Pôle social – N° RG 23/00293 – N° Portalis DB22-W-B7H-RGCL
Enfin, le fait qu’elle aurait continué à être suivie après le 20 mai 2022 par le Dr [N] et le Dr [G] (étant précisé qu’aucune pièce n’est produite s’agissant d’un suivi par le Dr [G]) ne lui permet pas davantage de remettre en cause l’avis du médecin conseil sur sa capacité à exercer un emploi à cette date.
Dès lors, le tribunal n’ayant pas pour objet de suppléer la carence d’une partie dans l’administration de la preuve qui lui incombe, il convient de débouter Mme [E] de sa demande d’expertise ou de consultation médicale.
Mme [E] doit également être déboutée, pour les mêmes motifs, de sa demande de condamnation de la caisse en paiement des indemnités journalières à taux plein pour la période du 20 mai 2022 au 6 mars 2023.
— Sur les frais du procès
Sur les dépens
Aux termes de l’article 696 du code de procédure civile, la partie perdante est condamnée aux dépens, à moins que le juge, par décision motivée, n’en mette la totalité ou une fraction à la charge d’une autre partie.
Mme [E], succombant à ses demandes, est condamnée aux dépens de l’instance.
Sur l’article 700 du code de procédure civile
Aux termes de l’article 700 du code de procédure civile, le juge condamne la partie tenue aux dépens ou qui perd son procès à payer à l’autre partie la somme qu’il détermine, au titre des frais exposés et non compris dans les dépens. Dans tous les cas, le juge tient compte de l’équité ou de la situation économique de la partie condamnée.
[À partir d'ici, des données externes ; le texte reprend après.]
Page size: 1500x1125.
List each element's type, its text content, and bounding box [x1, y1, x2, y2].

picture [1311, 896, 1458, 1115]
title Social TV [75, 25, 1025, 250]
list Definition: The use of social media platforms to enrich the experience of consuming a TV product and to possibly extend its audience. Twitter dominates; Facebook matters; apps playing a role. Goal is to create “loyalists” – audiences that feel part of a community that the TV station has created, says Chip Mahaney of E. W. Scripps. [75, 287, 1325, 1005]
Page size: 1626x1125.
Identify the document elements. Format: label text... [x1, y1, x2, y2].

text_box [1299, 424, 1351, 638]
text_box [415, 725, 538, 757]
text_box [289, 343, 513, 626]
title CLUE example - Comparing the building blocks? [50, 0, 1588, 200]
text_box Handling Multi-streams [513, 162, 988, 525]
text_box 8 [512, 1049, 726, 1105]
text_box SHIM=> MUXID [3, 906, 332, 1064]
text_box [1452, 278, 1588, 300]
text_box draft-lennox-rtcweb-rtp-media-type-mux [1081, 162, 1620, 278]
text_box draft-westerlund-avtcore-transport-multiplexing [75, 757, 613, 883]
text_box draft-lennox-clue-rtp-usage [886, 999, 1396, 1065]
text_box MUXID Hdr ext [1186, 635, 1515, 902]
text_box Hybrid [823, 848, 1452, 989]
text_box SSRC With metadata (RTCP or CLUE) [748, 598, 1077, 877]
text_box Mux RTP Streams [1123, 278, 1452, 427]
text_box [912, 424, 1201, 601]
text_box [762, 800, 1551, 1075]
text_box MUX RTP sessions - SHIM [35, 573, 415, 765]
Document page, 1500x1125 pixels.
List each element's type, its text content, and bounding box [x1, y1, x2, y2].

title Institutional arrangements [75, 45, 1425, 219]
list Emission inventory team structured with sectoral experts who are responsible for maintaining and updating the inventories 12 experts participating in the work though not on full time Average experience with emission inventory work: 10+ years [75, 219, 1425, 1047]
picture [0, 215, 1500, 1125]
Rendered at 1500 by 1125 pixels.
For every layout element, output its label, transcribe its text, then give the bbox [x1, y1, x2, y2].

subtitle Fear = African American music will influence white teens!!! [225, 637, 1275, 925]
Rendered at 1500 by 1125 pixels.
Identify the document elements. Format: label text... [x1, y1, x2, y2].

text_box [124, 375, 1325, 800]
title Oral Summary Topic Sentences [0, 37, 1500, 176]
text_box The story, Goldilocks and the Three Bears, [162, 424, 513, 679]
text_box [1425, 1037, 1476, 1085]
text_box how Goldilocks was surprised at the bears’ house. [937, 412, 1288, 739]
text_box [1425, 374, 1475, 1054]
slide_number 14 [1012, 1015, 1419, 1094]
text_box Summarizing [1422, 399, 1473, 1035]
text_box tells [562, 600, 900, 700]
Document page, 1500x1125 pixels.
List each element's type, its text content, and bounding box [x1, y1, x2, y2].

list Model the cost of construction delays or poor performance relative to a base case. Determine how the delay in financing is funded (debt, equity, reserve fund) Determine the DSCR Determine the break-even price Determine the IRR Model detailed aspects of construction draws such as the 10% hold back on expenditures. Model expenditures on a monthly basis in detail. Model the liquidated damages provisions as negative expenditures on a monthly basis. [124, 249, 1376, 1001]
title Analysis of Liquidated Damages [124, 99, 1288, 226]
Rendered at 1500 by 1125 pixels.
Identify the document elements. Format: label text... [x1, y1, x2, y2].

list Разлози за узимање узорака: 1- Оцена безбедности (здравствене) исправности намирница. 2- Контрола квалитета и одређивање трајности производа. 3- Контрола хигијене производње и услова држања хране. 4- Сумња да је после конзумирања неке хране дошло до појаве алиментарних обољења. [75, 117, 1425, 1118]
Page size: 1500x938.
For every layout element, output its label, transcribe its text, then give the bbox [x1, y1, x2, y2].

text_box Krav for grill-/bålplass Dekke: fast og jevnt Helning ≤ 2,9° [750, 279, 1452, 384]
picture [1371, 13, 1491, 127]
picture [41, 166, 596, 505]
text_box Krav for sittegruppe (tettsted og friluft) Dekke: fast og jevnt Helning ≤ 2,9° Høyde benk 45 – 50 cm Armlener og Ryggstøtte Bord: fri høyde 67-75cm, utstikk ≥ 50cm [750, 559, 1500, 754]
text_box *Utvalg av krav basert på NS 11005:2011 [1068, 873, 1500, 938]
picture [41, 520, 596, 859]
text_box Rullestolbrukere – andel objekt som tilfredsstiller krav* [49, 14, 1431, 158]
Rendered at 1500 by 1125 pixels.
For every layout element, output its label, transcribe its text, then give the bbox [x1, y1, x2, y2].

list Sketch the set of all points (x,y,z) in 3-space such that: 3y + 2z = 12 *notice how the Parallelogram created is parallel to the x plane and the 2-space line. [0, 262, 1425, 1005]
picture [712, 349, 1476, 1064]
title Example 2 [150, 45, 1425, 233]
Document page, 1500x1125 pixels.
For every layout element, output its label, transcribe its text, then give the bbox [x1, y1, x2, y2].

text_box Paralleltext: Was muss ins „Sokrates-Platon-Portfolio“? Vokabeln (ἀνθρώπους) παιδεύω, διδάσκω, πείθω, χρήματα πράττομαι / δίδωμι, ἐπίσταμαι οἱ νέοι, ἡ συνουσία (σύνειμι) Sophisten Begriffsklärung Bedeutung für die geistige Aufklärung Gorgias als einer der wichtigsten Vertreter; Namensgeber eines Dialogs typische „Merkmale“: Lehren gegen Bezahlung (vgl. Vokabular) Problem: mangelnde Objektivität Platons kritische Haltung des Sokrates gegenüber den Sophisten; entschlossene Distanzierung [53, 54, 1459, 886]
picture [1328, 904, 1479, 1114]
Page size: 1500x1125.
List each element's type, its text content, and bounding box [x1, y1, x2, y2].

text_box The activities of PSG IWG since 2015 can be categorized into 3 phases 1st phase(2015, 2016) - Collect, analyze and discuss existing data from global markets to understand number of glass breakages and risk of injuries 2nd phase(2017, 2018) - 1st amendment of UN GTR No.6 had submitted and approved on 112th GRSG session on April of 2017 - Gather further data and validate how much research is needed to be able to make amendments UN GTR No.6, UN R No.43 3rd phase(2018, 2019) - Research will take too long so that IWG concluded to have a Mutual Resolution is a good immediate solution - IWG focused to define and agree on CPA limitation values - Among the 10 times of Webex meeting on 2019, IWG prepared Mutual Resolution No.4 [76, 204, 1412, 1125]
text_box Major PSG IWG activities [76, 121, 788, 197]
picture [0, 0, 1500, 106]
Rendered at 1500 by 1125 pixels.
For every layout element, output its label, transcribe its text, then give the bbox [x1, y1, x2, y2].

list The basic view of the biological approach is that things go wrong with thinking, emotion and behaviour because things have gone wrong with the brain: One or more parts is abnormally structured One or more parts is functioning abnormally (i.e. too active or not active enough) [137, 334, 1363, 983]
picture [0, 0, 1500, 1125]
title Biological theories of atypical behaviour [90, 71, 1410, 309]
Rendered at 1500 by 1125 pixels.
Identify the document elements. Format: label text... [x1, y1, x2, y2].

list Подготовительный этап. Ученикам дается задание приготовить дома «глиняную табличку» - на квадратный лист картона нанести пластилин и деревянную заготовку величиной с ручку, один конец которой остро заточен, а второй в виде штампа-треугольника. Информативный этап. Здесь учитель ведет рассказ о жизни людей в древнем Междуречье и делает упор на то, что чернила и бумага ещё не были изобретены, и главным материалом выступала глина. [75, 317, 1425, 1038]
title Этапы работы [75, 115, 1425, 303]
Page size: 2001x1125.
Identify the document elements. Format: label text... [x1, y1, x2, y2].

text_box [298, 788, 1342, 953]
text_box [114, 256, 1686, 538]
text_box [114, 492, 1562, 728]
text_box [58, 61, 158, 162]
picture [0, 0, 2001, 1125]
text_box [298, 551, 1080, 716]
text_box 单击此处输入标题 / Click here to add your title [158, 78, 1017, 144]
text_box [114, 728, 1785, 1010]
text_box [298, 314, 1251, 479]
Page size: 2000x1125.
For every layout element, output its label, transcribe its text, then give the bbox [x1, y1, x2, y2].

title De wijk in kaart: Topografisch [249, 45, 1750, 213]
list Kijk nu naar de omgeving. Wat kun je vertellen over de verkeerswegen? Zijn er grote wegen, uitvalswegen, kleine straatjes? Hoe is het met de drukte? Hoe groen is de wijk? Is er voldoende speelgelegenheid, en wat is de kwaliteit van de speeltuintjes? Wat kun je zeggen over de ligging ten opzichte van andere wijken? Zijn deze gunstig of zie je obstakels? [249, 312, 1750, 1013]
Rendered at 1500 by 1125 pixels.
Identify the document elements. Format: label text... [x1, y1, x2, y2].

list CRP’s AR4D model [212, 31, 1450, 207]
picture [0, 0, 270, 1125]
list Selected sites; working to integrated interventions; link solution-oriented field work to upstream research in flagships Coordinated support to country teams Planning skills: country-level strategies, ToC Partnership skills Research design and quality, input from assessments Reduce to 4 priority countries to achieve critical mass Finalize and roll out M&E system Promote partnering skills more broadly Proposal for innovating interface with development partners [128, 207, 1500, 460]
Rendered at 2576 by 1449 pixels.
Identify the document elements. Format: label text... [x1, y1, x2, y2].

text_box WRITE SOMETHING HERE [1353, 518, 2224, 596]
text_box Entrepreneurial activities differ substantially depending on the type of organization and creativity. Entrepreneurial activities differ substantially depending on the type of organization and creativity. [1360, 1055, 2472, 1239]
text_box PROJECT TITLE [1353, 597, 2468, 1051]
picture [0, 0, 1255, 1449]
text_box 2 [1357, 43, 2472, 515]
Il peut, même d’office, pour des raisons tirées des mêmes considérations, dire qu’il n’y a pas lieu à ces condamnations.
Au regard de la solution apportée au litige, il convient de débouter Mme [E] de sa demande formulée au titre de l’article 700 du code de procédure civile.
PAR CES MOTIFS
Le tribunal, statuant publiquement, par mise à disposition au greffe, par jugement contradictoire et en premier ressort,
DEBOUTE Mme [Y] [E] de sa demande de voir ordonner une expertise ou consultation médicale afin de se prononcer sur sa capacité à reprendre son activité professionnelle à temps plein le 20 mai 2022,
DEBOUTE Mme [Y] [E] de sa demande de voir condamner en paiement d’indemnités journalières à taux plein pour la période du 20 mai 2022 au 6 mars 2023 la caisse primaire d’assurance maladie des Yvelines,
CONDAMNE Mme [Y] [E] aux entiers dépens.
DEBOUTE Mme [Y] [E] de sa demande sur le fondement des dispositions de l’article 700 du code de procédure civile,
DEBOUTE les parties de leurs demandes plus amples ou contraires.